רָבָא אָמַר: ״לֹא בַשָּׁמַיִם הִיא״ — לֹא תִּמָּצֵא בְּמִי שֶׁמַּגְבִּיהַּ דַּעְתּוֹ עָלֶיהָ כַּשָּׁמַיִם, וְלֹא תִּמָּצֵא בְּמִי שֶׁמַּרְחִיב דַּעְתּוֹ עָלֶיהָ כַּיָּם.

Rava said: “It is not in heaven” means that Torah is not to be found in someone who elevates his mind over it like the heavens, nor in someone who expands his mind over it like the sea (Eruvin 55a).

In other words: Lo bashamayim hi calls us to humility. Torah does not belong to those who think they are above it, nor to those who think they have mastered it completely.

What the rabbis who “won” the argument lacked in the story was humility.

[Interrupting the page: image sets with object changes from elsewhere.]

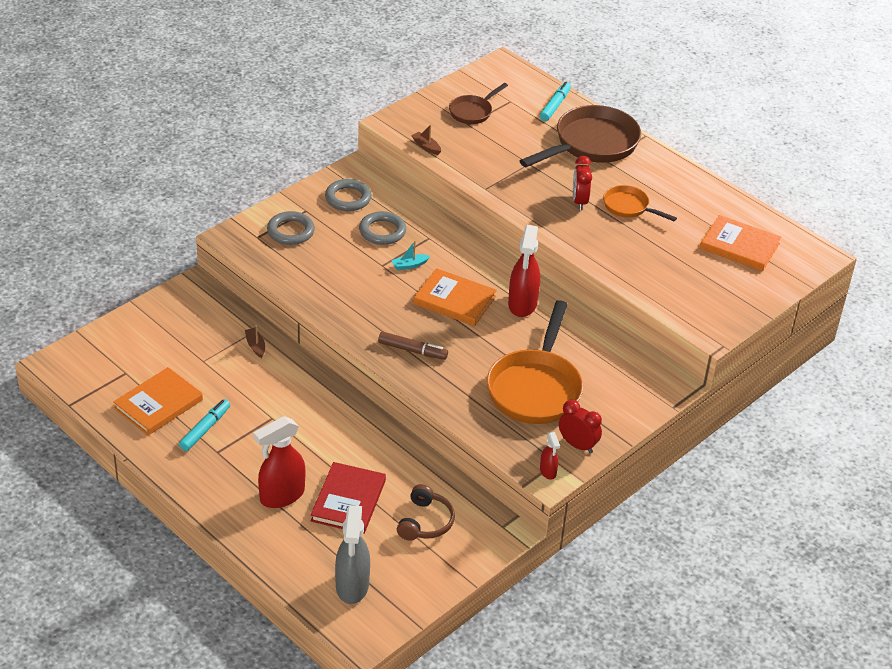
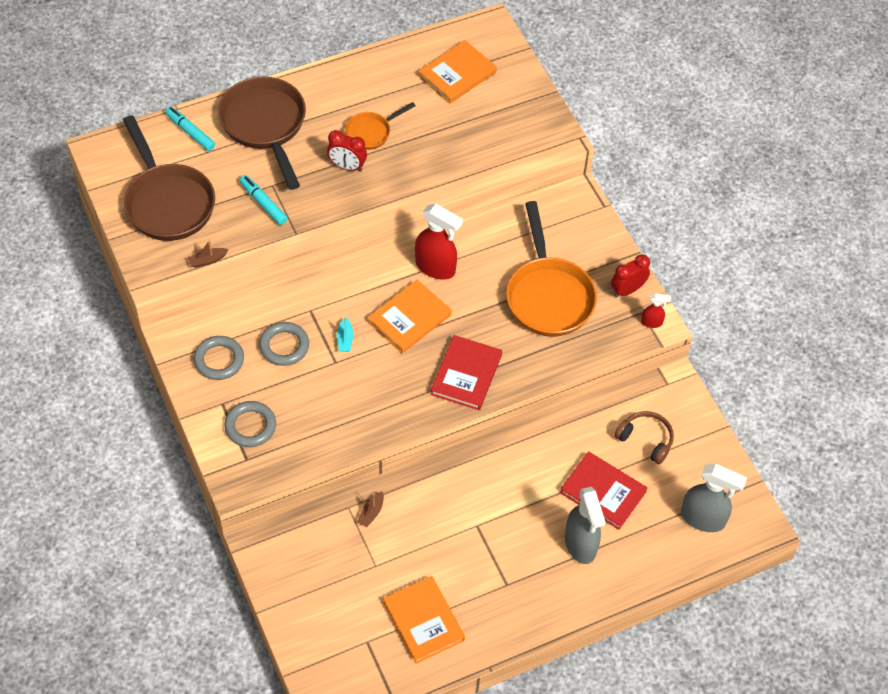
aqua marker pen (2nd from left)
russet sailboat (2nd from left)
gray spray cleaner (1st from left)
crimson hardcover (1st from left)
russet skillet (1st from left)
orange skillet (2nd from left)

And the absence of humility led to the tragedy of Rabbi Gamliel’s death.

As we arrive at this last Shabbat of the year, with new possibilities before us, in a time when disputes and disagreements have become a source of so much pain, may we learn new ways to engage one another – with humility, with compassion, with the hope of creating communities and societies that truly see each other with kindness and respect.

May this Shabbat bring moments of stillness, clarity, and connection.
May we reach for one another gently, lovingly.
May all who are in pain or danger find safety and comfort.

May authoritarianism not rule in our lands.
May the remaining hostages in Gaza come home.
May no one, anywhere, lack food or water – the most basic essentials of life.
May people in our country not live in fear of being taken away.
May those working for peace be granted strength and courage.